Control of Th1/Th2/Th17/Treg/Tfh/Th9/Th22 cell differentiation
Taxon: Mammal | Blood cells | T lymphocytes
Process: Differentiation
Submitter: Pedro Monteiro
Supporting paper: Abou-Jaoudé, Wassim and Monteiro, Pedro T. and Naldi, Aurélien and Grandclaudon, Maximilien and Soumelis, Vassili and Chaouiya, Claudine and Thieffry, Denis (2015). Model Checking to Assess T-Helper Cell Plasticity. Frontiers in Bioengineering and Biotechnology. 10.3389/fbioe.2014.00086
| Model file(s) | Description(s) |
|---|---|
| Frontiers-Th-Full-model-annotated.zginml | Complete Model |
Summary:
Logical modeling has proven suitable for the dynamical analysis of large
signaling and transcriptional regulatory networks. In this context, signaling
input components are generally meant to convey external stimuli, or
environmental cues. In response to such external signals, cells acquire
specific gene expression patterns modeled in terms of attractors (e.g. stable
states). The capacity for cells to alter or reprogram their differentiated
states upon changes in environmental conditions is referred to as cell
plasticity.
This model in an extended version of a published logical model of T-helper cell differentiation and plasticity, which accounts for novel cellular subtypes. The model encompasses 20 signaling pathways, a dozen of transcription factors, and about 30 cytokines, amounting to 101 components in total.

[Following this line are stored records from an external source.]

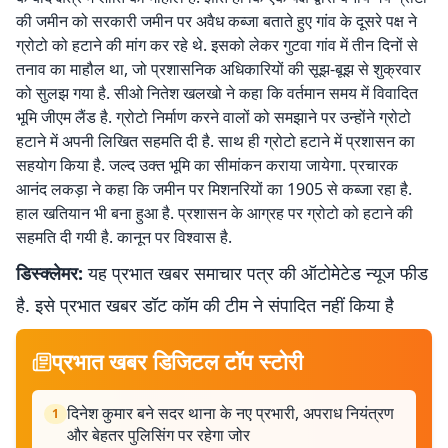
की जमीन को सरकारी जमीन पर अवैध कब्जा बताते हुए गांव के दूसरे पक्ष ने
ग्रोटो को हटाने की मांग कर रहे थे. इसको लेकर गुटवा गांव में तीन दिनों से
तनाव का माहौल था, जो प्रशासनिक अधिकारियों की सूझ-बूझ से शुक्रवार
को सुलझ गया है. सीओ नितेश खलखो ने कहा कि वर्तमान समय में विवादित
भूमि जीएम लैंड है. ग्रोटो निर्माण करने वालों को समझाने पर उन्होंने ग्रोटो
हटाने में अपनी लिखित सहमति दी है. साथ ही ग्रोटो हटाने में प्रशासन का
सहयोग किया है. जल्द उक्त भूमि का सीमांकन कराया जायेगा. प्रचारक
आनंद लकड़ा ने कहा कि जमीन पर मिशनरियों का 1905 से कब्जा रहा है.
हाल खतियान भी बना हुआ है. प्रशासन के आग्रह पर ग्रोटो को हटाने की
सहमति दी गयी है. कानून पर विश्वास है.
डिस्क्लेमर:
यह प्रभात खबर समाचार पत्र की ऑटोमेटेड न्यूज फीड
है. इसे प्रभात खबर डॉट कॉम की टीम ने संपादित नहीं किया है
प्रभात खबर डिजिटल टॉप स्टोरी
दिनेश कुमार बने सदर थाना के नए प्रभारी, अपराध नियंत्रण
1
और बेहतर पुलिसिंग पर रहेगा जोर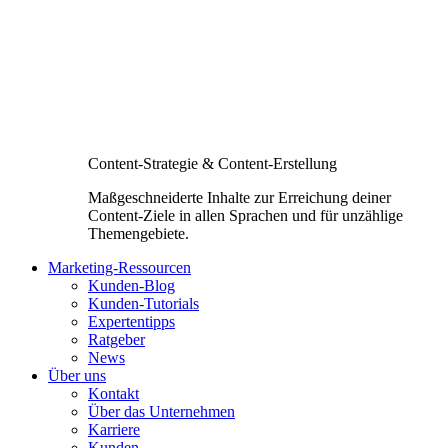
Content-Strategie & Content-Erstellung
Maßgeschneiderte Inhalte zur Erreichung deiner
Content-Ziele in allen Sprachen und für unzählige
Themengebiete.
Marketing-Ressourcen
Kunden-Blog
Kunden-Tutorials
Expertentipps
Ratgeber
News
Über uns
Kontakt
Über das Unternehmen
Karriere
Kunden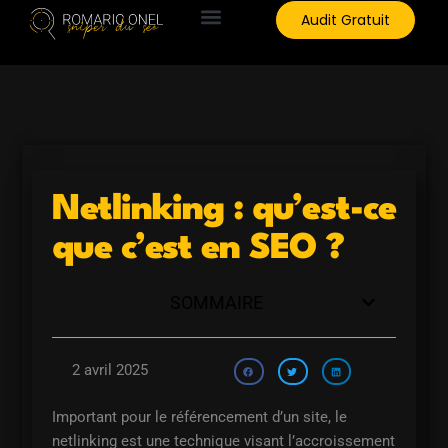
Aller
Audit Gratuit
au
contenu
Netlinking : qu’est-ce
que c’est en SEO ?
SOMMAIRE
2 avril 2025
Important pour le référencement d’un site, le
netlinking est une technique visant l’accroissement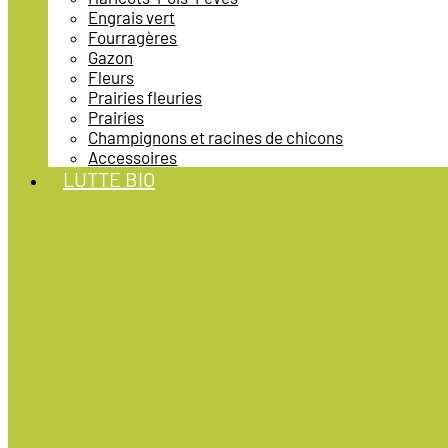
Engrais vert
Fourragères
Gazon
Fleurs
Prairies fleuries
Prairies
Champignons et racines de chicons
Accessoires
LUTTE BIO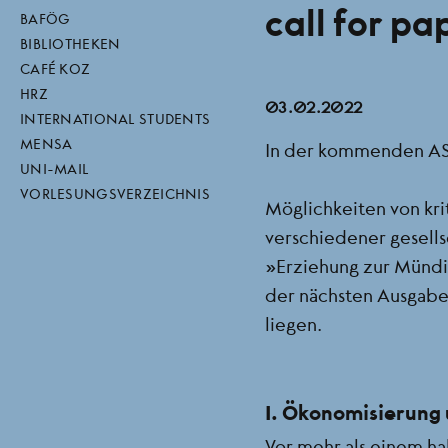
call for p
direktlinks
BAFÖG
BIBLIOTHEKEN
CAFÉ KOZ
HRZ
03.02.2022
INTERNATIONAL STUDENTS
MENSA
In der kommenden ASt
UNI-MAIL
VORLESUNGSVERZEICHNIS
Möglichkeiten von kri
verschiedener gesells
„Erziehung zur Mündi
der nächsten Ausgabe
liegen.
I. Ökonomisierung 
Vor mehr als einem ha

Computational methods recently developed to efficiently analyze large models are first used to study static properties of the model (i.e. stables states). Symbolic model checking is then applied to get further insights into reachability properties between Th canonical subtypes upon changes of specific prototypic environmental cues.
The model reproduces novel reported Th subtypes (Tfh, Th9, Th22) and predicts additional Th hybrid subtypes in term of stables states. Using the model checker NuSMV-ARCTL, an abstract view of the dynamics, called reprograming graph, is produced providing a global and synthetic view of Th plasticity. The model is consistent with experimental data showing the polarization of naïve Th cells into the canonical Th subtypes. The model further predicts substancial plasticity of Th subtypes depending on the signalling environment.